▶ [Task description] Search the entries for the word "secondary" and copy each line that has it.

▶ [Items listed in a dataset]
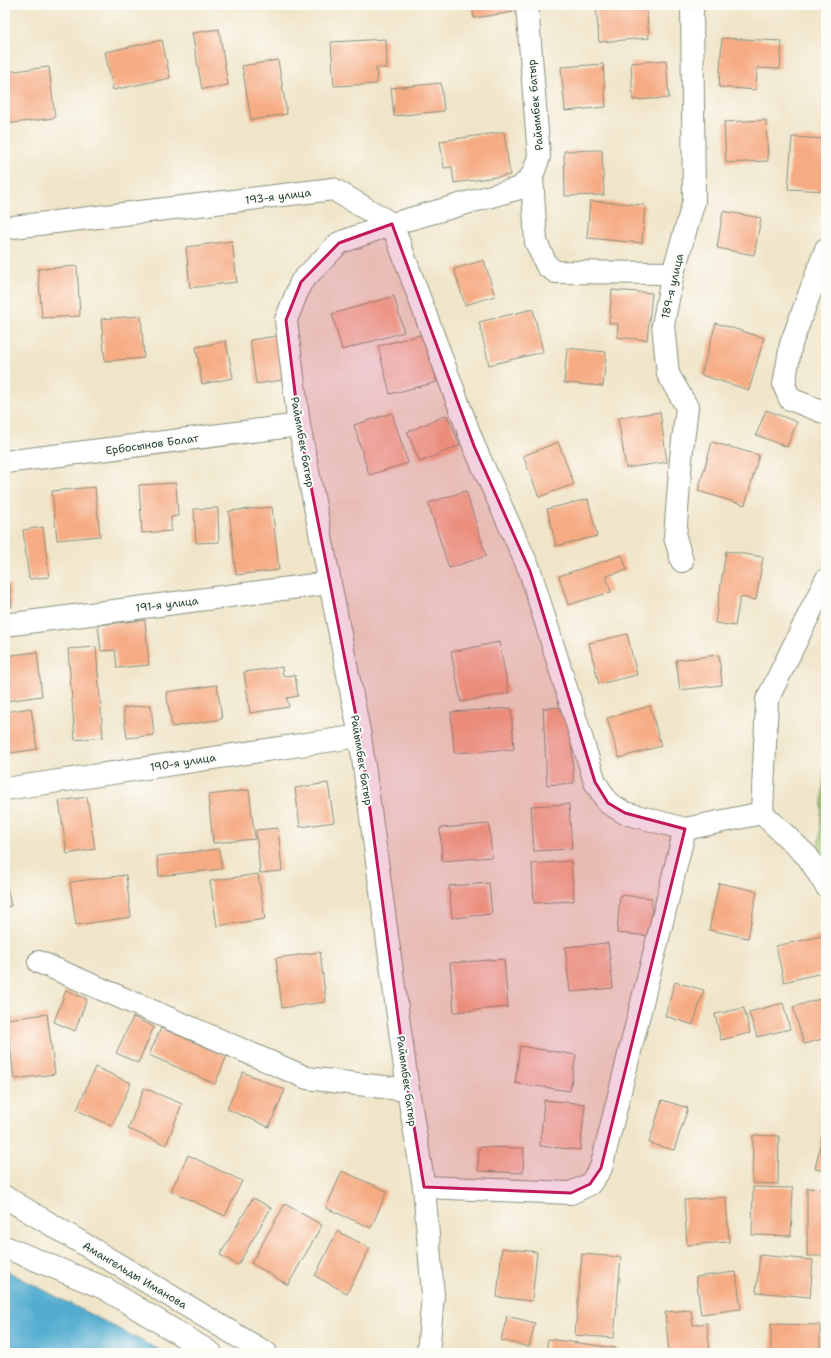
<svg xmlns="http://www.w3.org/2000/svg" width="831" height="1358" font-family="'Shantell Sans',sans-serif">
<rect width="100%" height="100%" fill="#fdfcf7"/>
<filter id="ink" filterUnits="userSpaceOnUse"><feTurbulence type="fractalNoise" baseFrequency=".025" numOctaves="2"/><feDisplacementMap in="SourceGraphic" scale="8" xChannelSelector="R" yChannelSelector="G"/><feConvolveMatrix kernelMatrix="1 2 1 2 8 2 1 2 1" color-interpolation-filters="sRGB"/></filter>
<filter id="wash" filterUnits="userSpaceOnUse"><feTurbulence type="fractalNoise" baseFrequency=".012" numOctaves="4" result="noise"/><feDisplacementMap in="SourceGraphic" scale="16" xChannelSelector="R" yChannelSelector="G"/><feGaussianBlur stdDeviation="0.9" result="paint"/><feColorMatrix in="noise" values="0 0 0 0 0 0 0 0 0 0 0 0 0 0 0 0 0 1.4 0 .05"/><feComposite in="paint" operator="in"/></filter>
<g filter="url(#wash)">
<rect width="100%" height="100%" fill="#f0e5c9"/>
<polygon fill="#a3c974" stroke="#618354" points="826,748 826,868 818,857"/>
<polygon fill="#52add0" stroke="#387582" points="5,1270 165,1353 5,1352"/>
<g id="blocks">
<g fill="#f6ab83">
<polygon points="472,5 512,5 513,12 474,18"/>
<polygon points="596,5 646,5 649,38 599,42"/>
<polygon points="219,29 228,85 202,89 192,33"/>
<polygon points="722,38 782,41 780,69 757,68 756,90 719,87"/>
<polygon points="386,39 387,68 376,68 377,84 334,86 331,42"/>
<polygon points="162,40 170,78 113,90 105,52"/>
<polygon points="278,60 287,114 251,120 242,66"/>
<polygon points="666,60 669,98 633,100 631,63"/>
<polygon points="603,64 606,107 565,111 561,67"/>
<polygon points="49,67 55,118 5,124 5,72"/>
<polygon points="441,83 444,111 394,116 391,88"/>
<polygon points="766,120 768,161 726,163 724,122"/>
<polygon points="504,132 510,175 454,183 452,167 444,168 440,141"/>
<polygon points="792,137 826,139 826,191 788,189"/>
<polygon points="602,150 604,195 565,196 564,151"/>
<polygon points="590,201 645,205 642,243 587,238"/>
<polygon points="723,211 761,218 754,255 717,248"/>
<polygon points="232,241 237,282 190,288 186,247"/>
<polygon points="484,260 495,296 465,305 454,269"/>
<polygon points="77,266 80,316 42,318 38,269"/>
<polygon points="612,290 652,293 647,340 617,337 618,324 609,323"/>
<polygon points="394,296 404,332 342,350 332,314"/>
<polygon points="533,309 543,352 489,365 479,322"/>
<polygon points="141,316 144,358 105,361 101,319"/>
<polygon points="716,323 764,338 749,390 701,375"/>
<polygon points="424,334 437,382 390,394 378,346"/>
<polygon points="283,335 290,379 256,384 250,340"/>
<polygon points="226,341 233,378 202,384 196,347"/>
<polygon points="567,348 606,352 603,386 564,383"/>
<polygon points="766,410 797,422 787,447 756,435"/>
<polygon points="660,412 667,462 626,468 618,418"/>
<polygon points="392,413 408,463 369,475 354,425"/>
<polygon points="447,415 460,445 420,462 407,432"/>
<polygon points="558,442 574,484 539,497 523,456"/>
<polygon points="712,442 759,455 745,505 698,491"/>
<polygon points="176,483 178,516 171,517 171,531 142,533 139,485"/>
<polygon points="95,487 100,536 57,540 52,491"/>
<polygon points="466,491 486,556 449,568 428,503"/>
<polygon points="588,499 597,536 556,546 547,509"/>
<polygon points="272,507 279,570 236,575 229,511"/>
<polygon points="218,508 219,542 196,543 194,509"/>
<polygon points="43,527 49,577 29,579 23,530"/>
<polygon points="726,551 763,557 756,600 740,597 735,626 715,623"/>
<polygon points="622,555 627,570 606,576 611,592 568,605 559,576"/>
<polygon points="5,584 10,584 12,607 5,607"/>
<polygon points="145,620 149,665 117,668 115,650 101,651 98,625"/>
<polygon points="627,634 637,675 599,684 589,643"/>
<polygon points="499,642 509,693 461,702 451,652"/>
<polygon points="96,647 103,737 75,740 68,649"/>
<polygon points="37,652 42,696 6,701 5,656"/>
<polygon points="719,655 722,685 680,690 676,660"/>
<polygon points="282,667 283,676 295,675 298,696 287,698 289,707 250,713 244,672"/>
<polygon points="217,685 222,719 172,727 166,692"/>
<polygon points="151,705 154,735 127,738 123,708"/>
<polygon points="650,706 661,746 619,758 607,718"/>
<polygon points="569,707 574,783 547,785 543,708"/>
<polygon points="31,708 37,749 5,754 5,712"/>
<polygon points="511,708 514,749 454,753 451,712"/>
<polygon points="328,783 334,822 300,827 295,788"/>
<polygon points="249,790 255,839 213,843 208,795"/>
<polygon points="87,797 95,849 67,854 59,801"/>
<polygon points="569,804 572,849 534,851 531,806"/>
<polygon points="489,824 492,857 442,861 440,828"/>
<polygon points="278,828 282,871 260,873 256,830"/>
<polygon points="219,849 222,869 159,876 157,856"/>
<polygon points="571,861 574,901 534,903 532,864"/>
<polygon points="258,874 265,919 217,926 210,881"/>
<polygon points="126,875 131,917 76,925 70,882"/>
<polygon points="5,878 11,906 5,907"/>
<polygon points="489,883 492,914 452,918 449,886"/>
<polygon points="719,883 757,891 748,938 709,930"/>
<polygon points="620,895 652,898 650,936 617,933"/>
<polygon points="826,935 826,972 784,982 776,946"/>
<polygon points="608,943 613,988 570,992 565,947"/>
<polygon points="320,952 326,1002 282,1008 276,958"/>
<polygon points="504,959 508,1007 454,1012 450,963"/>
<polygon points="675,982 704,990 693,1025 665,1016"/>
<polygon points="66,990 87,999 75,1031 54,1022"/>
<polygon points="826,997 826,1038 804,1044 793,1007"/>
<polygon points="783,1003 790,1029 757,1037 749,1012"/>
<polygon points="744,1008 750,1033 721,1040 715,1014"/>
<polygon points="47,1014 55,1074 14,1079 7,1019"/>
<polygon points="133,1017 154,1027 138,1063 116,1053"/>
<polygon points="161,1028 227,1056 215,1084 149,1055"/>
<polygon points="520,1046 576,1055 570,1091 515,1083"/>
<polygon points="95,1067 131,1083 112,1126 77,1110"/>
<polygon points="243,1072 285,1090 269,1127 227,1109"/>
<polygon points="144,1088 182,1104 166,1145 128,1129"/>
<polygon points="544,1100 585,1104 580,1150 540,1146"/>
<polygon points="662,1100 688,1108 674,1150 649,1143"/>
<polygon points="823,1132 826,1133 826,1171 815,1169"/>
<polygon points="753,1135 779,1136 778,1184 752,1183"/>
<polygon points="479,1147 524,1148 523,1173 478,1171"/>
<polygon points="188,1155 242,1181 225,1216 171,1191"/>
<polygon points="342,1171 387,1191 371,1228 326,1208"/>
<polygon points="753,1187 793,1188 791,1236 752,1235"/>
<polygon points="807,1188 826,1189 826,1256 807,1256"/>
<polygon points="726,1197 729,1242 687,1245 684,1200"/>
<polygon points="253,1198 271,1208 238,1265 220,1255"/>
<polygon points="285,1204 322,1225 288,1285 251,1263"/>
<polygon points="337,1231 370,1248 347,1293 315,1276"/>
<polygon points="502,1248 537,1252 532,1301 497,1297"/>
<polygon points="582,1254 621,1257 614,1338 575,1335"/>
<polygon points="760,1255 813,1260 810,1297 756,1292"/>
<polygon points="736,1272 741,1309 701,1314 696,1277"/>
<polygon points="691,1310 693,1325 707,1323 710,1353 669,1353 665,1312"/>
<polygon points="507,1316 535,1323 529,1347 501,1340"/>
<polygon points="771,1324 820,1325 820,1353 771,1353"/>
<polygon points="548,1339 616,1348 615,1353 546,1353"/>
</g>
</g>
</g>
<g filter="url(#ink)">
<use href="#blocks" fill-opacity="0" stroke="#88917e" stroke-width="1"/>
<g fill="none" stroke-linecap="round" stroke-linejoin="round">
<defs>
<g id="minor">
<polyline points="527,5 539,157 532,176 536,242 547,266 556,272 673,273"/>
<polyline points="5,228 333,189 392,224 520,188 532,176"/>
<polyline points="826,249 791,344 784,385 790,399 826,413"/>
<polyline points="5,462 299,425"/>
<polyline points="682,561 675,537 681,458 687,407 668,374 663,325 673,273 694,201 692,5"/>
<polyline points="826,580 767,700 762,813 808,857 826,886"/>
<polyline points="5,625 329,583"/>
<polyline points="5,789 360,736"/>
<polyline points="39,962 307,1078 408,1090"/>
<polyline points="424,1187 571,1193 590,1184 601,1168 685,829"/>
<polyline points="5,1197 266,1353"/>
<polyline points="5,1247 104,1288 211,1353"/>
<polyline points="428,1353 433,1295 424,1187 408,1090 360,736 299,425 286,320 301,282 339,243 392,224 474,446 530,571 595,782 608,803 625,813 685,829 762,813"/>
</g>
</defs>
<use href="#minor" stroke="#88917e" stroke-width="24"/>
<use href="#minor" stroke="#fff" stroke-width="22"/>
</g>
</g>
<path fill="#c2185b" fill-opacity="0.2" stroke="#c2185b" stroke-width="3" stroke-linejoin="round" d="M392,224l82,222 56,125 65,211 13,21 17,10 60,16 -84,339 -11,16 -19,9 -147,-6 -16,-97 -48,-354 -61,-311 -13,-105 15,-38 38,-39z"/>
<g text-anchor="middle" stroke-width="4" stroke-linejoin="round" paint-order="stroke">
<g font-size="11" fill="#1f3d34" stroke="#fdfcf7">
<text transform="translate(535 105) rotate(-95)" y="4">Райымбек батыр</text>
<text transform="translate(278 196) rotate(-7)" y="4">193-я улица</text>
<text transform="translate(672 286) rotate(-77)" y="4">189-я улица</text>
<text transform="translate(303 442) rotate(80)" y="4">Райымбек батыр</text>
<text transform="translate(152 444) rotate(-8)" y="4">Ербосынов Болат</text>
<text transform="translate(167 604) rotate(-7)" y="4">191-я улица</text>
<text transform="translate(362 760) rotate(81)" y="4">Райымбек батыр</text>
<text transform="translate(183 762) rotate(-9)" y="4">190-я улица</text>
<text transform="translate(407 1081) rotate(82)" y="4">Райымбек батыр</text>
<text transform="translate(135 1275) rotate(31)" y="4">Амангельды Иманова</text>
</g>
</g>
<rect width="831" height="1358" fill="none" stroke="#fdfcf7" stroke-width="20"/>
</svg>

---

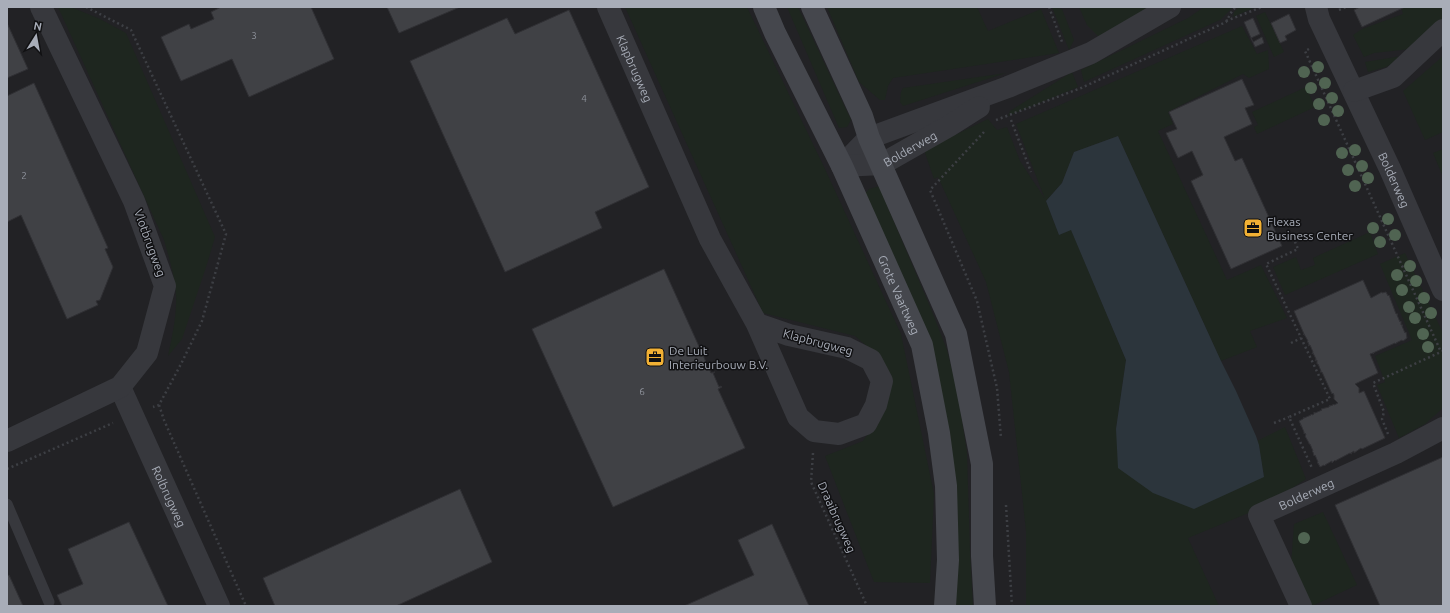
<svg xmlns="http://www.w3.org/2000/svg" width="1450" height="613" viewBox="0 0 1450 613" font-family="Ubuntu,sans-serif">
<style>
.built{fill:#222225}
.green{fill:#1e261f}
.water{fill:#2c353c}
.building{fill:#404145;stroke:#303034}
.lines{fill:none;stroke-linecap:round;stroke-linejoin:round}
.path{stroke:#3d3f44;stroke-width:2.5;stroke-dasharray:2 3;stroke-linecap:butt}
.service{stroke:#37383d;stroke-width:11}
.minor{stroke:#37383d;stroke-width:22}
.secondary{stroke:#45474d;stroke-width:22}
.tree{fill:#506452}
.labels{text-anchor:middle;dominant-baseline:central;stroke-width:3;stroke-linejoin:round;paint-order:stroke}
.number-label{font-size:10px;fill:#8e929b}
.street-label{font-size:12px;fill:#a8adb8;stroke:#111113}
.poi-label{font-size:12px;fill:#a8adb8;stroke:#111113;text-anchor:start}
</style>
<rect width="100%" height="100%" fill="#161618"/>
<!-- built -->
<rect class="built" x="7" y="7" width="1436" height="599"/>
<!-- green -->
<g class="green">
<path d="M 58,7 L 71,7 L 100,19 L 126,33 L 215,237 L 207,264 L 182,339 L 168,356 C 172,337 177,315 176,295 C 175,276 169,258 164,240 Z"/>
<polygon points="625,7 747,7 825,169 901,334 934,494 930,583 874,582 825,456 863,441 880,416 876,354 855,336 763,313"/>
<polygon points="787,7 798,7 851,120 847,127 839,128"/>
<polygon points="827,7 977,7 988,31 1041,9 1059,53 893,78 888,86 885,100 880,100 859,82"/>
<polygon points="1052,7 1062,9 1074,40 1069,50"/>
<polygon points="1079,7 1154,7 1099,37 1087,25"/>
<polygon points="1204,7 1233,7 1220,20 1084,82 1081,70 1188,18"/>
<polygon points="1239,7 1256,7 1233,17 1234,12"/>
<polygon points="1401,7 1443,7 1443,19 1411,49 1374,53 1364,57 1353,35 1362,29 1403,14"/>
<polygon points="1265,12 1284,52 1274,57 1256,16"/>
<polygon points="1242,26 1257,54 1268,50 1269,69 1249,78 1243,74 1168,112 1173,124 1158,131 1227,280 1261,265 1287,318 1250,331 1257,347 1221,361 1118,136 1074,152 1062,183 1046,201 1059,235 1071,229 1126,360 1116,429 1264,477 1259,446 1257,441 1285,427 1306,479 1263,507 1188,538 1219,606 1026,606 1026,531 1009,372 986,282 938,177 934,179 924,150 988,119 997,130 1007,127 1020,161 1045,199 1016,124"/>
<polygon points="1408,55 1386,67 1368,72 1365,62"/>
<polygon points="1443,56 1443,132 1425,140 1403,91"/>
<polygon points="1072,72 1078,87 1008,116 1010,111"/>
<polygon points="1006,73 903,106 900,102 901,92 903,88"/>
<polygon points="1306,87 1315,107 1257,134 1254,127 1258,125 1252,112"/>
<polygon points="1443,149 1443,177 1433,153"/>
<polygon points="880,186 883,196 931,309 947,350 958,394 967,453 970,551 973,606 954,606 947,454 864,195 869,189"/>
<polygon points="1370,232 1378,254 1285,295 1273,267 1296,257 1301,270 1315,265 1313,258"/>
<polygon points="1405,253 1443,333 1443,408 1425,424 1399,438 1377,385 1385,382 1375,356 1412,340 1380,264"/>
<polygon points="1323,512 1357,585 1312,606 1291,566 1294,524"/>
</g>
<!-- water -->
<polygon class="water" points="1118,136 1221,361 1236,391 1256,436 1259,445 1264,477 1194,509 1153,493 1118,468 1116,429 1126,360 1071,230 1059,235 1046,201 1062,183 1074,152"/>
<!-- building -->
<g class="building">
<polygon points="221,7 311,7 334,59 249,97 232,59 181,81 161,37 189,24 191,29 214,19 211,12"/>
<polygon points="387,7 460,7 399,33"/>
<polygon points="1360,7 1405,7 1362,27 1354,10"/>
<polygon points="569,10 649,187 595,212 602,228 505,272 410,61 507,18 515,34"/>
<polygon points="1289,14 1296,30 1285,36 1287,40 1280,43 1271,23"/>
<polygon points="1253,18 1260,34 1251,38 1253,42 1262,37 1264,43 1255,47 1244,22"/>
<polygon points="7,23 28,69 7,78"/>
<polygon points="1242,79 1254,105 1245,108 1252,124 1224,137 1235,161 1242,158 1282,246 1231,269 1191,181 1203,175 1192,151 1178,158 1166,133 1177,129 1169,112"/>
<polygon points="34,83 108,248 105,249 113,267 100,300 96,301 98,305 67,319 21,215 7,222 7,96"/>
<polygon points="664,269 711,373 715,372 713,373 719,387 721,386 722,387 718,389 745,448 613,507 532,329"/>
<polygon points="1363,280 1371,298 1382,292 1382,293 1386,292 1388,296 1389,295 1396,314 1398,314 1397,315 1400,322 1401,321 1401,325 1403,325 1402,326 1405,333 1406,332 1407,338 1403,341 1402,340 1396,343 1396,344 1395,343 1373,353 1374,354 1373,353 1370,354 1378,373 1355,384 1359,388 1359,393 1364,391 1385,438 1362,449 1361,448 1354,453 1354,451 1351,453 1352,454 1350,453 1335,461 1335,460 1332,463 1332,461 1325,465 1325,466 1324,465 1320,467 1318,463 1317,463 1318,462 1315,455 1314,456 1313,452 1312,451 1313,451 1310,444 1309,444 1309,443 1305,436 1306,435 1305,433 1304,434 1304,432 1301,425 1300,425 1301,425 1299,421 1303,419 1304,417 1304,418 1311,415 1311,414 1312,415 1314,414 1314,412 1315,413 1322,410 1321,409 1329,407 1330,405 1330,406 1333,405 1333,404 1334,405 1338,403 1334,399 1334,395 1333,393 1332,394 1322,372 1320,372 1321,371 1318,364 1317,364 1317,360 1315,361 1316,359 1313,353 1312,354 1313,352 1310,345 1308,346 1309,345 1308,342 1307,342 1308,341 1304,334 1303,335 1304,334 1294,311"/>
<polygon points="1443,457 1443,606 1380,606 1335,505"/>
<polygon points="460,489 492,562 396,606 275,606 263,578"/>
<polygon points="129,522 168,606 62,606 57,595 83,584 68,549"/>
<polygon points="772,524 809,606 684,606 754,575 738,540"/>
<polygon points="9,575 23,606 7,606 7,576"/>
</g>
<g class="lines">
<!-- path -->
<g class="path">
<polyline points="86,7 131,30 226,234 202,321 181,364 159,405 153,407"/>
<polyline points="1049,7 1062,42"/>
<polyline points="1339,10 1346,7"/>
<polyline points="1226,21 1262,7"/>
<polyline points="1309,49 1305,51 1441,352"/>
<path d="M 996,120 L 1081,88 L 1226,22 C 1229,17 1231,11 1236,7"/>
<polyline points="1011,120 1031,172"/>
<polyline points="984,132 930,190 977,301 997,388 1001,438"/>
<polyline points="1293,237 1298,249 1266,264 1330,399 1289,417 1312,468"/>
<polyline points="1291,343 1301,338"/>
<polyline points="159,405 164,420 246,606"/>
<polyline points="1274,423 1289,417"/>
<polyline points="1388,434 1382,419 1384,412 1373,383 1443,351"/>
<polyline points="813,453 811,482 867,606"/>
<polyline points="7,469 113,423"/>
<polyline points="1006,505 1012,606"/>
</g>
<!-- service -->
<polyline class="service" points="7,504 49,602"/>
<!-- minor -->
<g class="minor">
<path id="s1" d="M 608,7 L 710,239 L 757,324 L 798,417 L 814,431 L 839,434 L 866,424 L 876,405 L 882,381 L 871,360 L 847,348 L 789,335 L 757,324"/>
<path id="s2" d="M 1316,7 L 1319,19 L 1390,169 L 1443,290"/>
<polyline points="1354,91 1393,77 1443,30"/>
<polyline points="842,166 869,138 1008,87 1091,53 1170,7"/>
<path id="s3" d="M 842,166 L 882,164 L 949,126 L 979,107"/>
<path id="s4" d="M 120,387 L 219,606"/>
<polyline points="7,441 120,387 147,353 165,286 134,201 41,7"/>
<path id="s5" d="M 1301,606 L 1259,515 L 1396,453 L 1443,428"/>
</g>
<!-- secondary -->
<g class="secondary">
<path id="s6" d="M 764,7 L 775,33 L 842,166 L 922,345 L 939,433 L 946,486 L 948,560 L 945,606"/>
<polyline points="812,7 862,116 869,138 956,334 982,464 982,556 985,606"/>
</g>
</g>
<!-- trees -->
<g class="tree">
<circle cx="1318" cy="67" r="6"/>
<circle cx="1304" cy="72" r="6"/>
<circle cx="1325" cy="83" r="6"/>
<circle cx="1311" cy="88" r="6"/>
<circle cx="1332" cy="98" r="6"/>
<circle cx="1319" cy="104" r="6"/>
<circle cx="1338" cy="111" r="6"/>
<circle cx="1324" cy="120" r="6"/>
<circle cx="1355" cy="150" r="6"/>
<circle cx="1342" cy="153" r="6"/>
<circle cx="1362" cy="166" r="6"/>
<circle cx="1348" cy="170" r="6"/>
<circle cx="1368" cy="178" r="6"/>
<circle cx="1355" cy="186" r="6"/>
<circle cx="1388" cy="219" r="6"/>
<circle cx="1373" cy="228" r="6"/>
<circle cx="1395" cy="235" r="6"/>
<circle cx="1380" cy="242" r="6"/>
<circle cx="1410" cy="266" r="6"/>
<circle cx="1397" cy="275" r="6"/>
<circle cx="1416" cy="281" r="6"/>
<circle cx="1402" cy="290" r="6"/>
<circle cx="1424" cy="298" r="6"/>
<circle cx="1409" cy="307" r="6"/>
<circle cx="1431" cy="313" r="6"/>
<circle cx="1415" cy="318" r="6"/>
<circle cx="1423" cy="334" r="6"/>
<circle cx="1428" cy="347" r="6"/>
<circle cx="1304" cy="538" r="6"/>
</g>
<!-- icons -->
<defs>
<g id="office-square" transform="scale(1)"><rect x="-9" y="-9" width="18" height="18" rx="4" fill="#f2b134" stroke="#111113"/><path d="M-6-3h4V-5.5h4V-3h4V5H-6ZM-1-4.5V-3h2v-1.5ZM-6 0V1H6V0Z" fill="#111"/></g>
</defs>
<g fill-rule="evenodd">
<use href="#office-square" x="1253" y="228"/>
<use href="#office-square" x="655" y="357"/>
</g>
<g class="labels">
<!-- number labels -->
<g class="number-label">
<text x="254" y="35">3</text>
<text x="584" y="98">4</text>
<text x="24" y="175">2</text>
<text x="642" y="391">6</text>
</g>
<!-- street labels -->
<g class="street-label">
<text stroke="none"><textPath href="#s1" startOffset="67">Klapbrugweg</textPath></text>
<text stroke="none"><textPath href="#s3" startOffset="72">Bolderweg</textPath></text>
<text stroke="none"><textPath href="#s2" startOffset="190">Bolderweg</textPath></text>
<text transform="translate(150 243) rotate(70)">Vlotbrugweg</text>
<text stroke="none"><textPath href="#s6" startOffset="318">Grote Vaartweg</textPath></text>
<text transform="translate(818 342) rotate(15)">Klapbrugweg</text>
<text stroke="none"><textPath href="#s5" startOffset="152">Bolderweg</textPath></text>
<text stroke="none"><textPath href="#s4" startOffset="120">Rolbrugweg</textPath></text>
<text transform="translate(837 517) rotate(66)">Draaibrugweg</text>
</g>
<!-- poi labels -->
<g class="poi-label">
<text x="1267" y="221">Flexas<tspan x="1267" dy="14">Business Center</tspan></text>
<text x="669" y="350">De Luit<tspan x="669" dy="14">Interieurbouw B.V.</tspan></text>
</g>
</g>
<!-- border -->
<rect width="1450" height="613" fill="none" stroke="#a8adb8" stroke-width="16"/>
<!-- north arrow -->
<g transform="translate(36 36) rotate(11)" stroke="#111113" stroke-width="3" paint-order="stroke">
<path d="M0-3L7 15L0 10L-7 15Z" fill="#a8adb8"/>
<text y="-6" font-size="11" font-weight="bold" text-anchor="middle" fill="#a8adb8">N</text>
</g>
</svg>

▶ [Solution below]
.secondary{stroke:#45474d;stroke-width:22}
<!-- secondary -->
<g class="secondary">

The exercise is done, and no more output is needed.